USDA Undersecretary for Trade and Foreign Agricultural Affairs and former Indiana State Department of Agriculture Director Ted McKinney has been traveling the Hoosier state this week holding roundtable discussions with farmers and congressional leaders regarding trade, specifically the United States-Mexico-Canada Trade Agreement (USMCA).
McKinney says he remembers everyone saying, “Do no harm,” when they opened negotiations on what was then NAFTA. He says they’ve done better than that, providing valuable benefits for agriculture.
“One of the big ones is much more dairy access and we’ve brought down the unfairness, some might even say cheating, that Canada was doing with the creation of two new classes of milk and milk products. I think we got better access for wheat. There is some poultry, you know, in your listening and reading area, and with absolute certainty greater poultry (access).”
Another benefit is the brand-new chapter on biotechnology and the biosciences.
“Nowhere else around the world does a free trade agreement have that. So, by having that, we set a template that we can cut and paste, perhaps, into other agreements, and it’s a dandy. It not only includes biotech as we’ve known it, the so-called GMOs, but it also includes gene editing and the CRISPR technologies, which is the wave of the future.”
McKinney continued, “Then finally there’s been a complete rewrite of the sanitary and phytosanitary chapters, and for those that know that, that’s usually where you get screwed around the world. People start playing with what’s safe and what’s not safe. I look to Europe. ‘Those GMOs, they’re just not safe. We can’t do that,’- come on.”
McKinney says he understands that Congress is doing their due diligence in looking over USMCA; however, “Now that the August recess is coming to a close September 6, it’s time to get it done. It’s time to bring it forward for the benefit of all three countries.”
McKinney began the day on Thursday in South Bend with US Representative Jackie Walorski before coming to Lafayette with Congressman Jim Baird.

**DATA PROVIDED**
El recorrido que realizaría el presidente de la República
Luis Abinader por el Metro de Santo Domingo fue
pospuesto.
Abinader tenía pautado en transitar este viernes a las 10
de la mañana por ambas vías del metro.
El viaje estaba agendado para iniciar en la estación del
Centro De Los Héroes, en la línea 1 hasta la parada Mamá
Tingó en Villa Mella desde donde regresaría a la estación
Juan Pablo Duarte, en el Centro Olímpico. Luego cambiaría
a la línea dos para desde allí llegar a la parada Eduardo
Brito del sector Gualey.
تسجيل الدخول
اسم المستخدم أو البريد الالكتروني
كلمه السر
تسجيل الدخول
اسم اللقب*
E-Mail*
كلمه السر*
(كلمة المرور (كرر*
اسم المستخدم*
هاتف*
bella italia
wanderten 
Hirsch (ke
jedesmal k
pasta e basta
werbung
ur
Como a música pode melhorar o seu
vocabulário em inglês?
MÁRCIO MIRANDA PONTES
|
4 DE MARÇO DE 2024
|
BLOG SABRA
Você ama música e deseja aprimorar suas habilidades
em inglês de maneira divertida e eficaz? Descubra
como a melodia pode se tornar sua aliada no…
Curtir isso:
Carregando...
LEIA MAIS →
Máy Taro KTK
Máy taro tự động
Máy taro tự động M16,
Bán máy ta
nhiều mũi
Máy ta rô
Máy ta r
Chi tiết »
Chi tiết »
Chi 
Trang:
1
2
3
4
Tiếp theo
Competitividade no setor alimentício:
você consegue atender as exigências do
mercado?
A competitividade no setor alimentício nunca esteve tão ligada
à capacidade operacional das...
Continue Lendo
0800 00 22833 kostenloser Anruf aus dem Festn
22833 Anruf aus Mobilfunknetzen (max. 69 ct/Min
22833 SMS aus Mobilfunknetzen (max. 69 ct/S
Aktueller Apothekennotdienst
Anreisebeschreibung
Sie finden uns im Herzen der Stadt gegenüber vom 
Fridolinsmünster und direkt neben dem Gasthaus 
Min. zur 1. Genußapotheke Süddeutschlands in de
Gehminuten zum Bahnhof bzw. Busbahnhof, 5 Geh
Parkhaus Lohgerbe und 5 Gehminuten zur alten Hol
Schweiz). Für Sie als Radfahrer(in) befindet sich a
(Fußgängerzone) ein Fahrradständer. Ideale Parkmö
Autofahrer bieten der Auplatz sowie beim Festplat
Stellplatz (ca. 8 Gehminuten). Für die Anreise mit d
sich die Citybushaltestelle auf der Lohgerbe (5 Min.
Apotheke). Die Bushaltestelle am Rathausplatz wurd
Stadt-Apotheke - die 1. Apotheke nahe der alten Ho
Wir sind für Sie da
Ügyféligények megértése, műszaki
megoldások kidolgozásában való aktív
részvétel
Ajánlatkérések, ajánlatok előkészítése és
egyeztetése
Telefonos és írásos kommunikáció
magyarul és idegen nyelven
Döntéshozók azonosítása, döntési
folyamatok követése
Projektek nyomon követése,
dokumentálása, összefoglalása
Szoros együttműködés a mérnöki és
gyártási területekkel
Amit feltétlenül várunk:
--
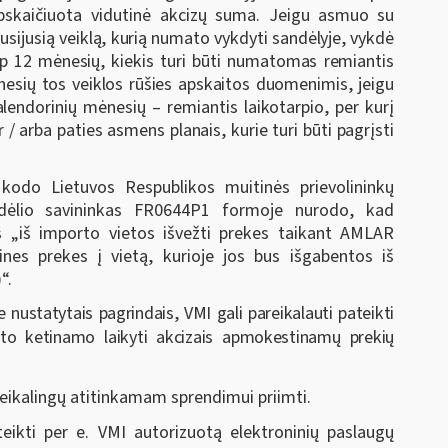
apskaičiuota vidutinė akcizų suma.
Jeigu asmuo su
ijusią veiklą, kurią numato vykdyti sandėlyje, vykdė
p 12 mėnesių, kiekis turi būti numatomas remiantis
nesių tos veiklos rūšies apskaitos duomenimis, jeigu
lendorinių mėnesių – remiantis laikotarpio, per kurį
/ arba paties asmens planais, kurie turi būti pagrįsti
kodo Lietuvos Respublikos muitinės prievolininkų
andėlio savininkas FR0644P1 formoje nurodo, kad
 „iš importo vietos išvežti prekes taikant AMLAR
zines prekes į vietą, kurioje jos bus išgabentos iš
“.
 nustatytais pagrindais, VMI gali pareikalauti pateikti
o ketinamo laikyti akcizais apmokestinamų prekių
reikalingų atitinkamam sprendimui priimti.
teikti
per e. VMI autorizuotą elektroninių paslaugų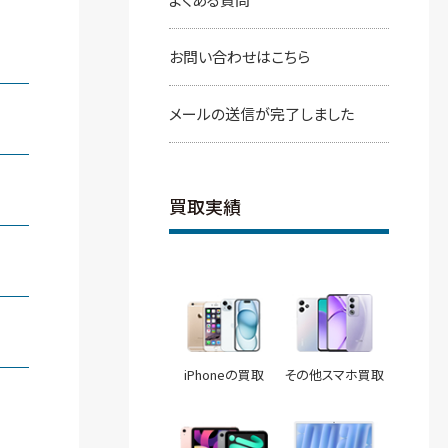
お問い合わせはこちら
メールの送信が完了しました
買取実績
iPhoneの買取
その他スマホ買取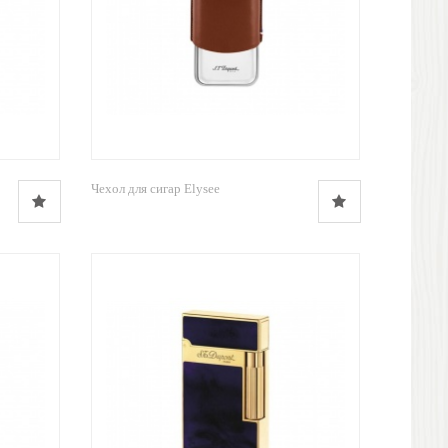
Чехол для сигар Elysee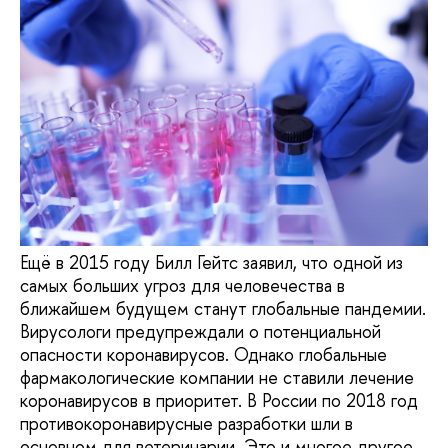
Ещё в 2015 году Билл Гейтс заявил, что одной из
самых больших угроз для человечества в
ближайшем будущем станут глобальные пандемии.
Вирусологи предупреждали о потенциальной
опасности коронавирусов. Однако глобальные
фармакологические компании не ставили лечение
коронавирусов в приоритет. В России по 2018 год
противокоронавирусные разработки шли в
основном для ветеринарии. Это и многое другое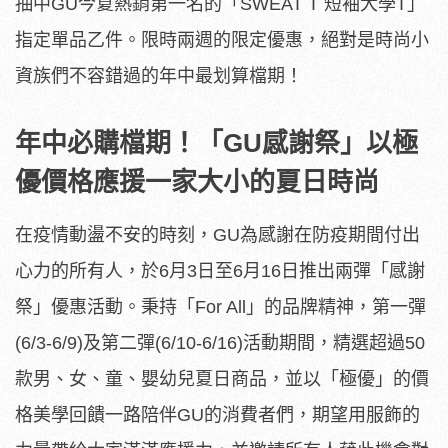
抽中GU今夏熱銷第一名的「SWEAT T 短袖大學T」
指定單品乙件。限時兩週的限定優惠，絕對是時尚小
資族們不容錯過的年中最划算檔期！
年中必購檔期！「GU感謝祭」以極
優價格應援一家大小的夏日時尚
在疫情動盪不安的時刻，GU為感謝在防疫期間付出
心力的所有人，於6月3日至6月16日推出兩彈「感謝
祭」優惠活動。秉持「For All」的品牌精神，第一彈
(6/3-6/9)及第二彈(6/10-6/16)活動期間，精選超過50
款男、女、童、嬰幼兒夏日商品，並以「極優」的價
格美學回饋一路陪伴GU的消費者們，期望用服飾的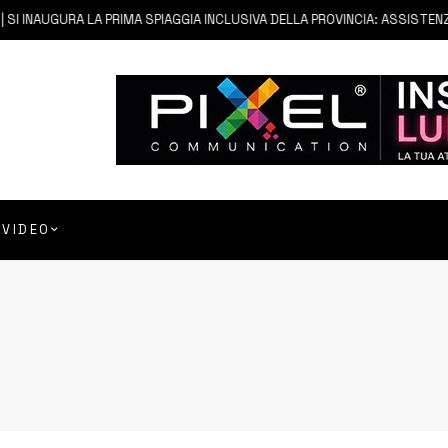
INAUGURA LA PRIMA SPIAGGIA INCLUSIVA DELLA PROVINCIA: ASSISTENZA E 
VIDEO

**TO DO**
Set down word for word the part of the USMCA article above that begins at "USDA Undersecretary for" and stops after "benefits for agriculture.".

**RESULT FOR THIS TASK**
USDA Undersecretary for Trade and Foreign Agricultural Affairs and former Indiana State Department of Agriculture Director Ted McKinney has been traveling the Hoosier state this week holding roundtable discussions with farmers and congressional leaders regarding trade, specifically the United States-Mexico-Canada Trade Agreement (USMCA).
McKinney says he remembers everyone saying, “Do no harm,” when they opened negotiations on what was then NAFTA. He says they’ve done better than that, providing valuable benefits for agriculture.